> **Problem details**:
Return the number of lines below with "Introduction" in them, and nothing else.

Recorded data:
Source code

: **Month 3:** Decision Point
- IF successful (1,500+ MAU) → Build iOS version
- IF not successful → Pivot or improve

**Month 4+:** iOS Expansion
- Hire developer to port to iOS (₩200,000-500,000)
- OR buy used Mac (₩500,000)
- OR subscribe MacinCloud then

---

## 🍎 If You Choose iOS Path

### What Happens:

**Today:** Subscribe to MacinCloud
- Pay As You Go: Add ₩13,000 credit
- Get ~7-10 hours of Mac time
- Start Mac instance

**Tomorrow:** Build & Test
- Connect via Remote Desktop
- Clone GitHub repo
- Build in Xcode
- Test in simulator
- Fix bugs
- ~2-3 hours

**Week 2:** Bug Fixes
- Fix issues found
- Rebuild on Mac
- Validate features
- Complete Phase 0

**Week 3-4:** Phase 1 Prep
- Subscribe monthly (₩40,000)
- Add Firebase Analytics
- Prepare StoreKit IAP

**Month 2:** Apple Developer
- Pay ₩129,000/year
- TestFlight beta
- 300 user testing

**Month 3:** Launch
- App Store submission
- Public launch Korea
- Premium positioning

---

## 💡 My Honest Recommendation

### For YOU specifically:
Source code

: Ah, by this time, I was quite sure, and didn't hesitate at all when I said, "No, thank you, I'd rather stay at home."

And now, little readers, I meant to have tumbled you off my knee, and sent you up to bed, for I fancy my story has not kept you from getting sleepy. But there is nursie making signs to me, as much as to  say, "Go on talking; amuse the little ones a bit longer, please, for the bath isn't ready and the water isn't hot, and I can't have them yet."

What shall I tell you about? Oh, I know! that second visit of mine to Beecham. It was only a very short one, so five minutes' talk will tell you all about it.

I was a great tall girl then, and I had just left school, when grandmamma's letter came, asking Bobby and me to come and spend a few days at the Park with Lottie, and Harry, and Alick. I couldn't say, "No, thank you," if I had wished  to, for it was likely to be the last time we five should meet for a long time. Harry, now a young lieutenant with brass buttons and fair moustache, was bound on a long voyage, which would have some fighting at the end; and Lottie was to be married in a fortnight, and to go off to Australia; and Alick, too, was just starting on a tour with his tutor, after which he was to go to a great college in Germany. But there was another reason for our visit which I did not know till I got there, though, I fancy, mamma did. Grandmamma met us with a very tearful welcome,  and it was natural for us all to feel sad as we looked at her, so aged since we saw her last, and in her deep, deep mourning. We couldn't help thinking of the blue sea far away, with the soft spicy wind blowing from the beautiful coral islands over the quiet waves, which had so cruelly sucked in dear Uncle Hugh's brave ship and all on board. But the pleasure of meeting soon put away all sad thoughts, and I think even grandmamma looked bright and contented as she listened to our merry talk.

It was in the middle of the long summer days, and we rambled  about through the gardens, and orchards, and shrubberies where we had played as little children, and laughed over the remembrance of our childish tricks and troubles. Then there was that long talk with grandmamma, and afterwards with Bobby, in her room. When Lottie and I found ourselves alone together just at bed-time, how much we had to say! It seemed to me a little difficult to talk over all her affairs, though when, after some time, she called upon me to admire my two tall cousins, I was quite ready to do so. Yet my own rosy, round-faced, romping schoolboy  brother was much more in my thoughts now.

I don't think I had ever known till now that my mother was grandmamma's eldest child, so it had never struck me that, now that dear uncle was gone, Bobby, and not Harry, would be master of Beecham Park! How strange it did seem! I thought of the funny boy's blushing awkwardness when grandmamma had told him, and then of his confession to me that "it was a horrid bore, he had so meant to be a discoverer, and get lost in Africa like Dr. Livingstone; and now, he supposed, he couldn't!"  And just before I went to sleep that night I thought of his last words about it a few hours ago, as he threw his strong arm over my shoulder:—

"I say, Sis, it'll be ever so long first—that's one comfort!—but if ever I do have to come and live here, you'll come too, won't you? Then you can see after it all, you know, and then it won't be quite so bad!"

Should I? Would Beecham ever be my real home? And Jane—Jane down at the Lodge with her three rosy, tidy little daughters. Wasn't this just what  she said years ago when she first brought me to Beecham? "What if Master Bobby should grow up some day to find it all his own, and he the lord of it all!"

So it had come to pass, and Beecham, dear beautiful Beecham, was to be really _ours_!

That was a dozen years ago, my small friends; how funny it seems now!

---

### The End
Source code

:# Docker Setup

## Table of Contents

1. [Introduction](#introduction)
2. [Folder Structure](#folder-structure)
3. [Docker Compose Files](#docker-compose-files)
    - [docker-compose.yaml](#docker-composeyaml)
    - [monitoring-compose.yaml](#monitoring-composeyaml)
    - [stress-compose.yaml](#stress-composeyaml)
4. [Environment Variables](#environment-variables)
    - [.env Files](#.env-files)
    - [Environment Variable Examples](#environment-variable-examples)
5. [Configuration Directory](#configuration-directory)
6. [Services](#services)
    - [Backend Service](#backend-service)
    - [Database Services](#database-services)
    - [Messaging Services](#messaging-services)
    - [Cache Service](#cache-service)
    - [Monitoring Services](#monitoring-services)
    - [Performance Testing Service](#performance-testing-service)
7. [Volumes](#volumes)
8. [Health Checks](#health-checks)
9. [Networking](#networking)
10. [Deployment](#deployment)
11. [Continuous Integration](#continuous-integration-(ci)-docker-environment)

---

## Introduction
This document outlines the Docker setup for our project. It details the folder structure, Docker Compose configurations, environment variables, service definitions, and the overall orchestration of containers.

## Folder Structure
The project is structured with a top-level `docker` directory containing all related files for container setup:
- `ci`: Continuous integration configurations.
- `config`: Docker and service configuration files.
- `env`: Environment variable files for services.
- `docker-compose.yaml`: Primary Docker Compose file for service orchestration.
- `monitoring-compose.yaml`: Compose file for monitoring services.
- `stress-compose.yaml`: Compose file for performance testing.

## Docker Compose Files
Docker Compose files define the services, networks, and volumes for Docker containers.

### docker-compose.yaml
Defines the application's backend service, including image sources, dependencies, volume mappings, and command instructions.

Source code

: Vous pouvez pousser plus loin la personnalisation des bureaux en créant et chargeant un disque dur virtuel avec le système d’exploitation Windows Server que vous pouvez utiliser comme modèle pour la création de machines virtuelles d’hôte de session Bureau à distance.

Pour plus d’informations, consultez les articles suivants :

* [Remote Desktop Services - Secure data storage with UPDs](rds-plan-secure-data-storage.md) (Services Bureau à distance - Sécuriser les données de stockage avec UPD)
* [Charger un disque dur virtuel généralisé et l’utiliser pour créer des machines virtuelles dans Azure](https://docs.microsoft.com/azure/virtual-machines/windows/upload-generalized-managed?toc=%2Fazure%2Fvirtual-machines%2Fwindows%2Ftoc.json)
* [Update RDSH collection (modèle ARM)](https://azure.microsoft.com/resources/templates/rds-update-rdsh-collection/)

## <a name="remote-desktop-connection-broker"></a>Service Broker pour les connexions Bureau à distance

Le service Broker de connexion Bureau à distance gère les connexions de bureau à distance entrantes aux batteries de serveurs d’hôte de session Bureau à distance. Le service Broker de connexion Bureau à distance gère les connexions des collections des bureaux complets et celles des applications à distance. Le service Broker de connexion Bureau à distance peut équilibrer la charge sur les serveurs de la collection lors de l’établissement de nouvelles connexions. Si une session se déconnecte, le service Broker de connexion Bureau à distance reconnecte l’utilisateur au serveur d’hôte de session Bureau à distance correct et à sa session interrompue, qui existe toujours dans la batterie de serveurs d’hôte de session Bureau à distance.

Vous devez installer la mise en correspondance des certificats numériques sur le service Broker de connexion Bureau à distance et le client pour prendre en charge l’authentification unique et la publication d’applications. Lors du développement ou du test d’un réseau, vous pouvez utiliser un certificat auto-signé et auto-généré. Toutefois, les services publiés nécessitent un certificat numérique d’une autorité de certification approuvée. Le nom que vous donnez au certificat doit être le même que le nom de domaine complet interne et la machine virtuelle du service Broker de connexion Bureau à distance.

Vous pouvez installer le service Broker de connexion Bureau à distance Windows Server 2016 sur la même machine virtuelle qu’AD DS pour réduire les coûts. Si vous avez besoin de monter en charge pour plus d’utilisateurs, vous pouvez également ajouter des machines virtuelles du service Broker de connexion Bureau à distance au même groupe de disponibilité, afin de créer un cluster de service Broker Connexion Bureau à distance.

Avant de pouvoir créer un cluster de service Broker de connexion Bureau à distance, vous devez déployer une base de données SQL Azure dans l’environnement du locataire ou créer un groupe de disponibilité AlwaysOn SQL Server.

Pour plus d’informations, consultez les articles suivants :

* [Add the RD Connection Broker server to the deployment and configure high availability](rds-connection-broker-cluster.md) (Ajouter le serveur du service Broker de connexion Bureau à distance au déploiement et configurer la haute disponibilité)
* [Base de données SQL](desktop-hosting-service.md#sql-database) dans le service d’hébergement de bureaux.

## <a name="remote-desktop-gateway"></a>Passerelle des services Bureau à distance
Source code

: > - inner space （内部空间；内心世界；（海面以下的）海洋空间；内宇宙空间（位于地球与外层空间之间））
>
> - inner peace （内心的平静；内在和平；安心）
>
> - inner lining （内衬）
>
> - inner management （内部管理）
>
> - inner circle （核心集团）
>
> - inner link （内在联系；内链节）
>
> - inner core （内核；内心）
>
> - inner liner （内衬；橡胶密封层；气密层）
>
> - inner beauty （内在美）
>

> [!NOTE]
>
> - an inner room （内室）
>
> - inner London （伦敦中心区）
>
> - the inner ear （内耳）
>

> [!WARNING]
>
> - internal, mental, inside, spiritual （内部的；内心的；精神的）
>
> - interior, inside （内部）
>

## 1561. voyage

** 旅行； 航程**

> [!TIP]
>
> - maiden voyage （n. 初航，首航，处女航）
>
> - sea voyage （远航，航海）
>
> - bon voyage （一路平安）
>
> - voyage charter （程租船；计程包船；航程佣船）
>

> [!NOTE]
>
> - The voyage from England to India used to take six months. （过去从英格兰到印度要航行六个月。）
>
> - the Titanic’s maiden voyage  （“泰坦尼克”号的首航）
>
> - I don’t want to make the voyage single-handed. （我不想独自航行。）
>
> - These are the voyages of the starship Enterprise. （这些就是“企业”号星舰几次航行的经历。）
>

> **Task solution**:
2